## TASK GOAL
In the entries below, find the string "BakeSpecularToCubemapsUpdated" and return each line holding it.

━━━━━━

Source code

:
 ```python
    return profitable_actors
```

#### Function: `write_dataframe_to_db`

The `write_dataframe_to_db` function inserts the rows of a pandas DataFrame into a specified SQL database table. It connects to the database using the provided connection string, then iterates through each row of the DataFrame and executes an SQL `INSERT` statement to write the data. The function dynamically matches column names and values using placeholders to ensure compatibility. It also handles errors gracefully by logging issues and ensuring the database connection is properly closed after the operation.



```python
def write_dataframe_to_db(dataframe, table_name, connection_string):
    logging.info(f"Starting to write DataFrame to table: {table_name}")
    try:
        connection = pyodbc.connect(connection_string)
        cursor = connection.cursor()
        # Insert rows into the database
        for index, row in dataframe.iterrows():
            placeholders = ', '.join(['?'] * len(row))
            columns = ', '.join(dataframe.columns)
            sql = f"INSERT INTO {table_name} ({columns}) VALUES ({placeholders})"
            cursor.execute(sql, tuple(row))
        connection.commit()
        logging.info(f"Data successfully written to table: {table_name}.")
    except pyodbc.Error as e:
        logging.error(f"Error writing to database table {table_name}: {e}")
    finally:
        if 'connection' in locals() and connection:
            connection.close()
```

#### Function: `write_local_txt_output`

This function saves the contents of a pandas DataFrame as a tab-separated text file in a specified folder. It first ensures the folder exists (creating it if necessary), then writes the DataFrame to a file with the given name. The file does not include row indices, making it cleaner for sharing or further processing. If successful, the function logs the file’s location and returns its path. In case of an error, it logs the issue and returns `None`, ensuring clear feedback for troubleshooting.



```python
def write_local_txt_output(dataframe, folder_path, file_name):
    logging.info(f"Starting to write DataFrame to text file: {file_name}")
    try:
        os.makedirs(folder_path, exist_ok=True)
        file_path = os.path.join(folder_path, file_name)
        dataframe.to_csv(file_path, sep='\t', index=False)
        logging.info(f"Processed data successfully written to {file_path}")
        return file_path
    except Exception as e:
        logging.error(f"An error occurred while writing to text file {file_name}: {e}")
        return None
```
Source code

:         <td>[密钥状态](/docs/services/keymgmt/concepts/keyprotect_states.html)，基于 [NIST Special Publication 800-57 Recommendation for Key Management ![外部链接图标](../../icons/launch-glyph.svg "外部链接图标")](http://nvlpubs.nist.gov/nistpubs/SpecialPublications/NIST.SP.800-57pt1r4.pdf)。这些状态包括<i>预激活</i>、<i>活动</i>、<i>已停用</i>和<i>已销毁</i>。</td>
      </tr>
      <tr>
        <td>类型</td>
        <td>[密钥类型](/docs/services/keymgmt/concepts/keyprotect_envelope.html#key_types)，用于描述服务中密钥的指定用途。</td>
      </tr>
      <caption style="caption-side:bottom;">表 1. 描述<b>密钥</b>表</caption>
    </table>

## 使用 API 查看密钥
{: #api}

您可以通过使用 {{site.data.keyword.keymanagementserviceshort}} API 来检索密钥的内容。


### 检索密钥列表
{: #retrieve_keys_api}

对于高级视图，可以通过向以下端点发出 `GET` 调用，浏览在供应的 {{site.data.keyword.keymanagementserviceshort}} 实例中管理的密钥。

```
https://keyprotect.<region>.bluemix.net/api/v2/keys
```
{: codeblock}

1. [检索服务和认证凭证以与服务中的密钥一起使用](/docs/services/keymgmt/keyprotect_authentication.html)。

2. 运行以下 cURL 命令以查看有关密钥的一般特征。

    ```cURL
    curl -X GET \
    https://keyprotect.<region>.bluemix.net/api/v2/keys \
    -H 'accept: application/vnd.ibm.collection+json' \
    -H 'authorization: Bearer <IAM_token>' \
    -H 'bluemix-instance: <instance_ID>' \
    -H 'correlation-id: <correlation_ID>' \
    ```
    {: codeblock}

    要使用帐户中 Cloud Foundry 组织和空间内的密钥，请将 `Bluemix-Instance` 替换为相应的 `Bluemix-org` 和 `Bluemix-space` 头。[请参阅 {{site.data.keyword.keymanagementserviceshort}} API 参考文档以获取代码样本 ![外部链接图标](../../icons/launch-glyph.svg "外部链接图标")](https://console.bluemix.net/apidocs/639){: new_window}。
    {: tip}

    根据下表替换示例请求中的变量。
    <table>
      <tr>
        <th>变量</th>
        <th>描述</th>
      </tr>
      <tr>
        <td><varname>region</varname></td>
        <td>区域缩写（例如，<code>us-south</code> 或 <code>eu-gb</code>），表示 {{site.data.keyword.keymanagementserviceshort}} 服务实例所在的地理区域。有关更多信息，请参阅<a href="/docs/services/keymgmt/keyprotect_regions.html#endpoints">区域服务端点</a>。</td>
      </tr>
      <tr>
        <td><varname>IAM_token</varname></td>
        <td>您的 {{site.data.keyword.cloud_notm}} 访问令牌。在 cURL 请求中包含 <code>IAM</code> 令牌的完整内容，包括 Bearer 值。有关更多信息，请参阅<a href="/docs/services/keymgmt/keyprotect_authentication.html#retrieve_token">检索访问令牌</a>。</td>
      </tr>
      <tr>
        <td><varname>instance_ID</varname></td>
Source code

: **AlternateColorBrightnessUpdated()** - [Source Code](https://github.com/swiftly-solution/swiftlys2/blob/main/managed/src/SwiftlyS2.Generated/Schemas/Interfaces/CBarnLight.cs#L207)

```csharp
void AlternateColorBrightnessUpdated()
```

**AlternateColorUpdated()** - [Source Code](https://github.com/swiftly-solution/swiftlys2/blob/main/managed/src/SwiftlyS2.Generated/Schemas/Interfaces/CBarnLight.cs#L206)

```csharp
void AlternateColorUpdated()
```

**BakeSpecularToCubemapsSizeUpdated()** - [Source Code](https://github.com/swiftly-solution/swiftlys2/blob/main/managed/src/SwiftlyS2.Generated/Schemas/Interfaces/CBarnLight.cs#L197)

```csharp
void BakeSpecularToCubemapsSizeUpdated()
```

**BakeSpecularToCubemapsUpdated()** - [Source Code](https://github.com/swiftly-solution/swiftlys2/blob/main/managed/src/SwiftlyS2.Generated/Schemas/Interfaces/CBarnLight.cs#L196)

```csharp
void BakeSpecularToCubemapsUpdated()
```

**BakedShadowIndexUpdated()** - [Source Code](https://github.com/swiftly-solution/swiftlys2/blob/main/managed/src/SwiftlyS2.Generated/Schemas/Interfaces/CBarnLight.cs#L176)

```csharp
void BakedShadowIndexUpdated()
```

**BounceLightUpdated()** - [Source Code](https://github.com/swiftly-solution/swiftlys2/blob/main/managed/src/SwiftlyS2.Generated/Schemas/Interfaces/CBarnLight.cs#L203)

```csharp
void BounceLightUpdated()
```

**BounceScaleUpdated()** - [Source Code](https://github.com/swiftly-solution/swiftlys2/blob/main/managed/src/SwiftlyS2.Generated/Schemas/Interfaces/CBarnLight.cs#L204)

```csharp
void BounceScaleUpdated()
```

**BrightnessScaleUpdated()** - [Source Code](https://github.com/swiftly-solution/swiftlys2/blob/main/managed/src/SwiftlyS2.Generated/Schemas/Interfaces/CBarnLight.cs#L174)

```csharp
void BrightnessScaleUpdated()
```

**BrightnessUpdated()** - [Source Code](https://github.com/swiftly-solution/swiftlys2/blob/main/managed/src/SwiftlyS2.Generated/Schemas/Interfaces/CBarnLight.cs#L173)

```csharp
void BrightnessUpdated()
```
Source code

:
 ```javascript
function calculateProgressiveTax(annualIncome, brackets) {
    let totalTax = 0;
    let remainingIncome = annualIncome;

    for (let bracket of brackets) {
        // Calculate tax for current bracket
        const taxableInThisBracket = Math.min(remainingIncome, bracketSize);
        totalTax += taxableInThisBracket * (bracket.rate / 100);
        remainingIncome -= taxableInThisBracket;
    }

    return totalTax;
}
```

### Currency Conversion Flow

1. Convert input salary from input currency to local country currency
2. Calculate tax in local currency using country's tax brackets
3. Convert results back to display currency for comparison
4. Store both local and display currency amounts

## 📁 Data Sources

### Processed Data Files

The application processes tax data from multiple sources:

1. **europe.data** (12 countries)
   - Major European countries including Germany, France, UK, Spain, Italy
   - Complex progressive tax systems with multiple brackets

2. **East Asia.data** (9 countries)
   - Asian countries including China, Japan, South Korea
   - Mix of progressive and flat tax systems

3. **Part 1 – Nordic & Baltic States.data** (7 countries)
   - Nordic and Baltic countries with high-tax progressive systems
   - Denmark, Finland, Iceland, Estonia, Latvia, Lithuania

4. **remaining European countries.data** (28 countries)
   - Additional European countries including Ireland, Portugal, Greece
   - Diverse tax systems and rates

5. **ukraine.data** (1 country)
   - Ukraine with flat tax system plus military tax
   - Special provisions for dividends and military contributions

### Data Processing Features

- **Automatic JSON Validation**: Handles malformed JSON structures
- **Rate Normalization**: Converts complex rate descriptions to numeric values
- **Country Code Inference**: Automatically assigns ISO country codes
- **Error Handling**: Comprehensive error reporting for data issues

━━━━━━

## SOLUTION FOR THIS EXERCISE
**BakeSpecularToCubemapsUpdated()** - [Source Code](https://github.com/swiftly-solution/swiftlys2/blob/main/managed/src/SwiftlyS2.Generated/Schemas/Interfaces/CBarnLight.cs#L196)
void BakeSpecularToCubemapsUpdated()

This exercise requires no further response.